**WHAT THE TASK REQUIRES:** Whenever the word "Partnerships" appears on a line of the material below, that line is counted; state the total alone.

EXTRACTED DATA Block Start

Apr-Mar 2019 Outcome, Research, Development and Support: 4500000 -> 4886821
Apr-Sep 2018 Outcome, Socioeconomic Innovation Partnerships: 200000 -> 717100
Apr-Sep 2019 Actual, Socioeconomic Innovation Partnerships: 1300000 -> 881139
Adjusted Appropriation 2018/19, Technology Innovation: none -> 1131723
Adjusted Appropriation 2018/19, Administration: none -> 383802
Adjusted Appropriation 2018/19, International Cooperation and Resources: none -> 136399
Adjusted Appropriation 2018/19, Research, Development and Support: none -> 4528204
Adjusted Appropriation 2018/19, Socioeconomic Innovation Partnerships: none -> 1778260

EXTRACTED DATA Block End

**RESULT:** 3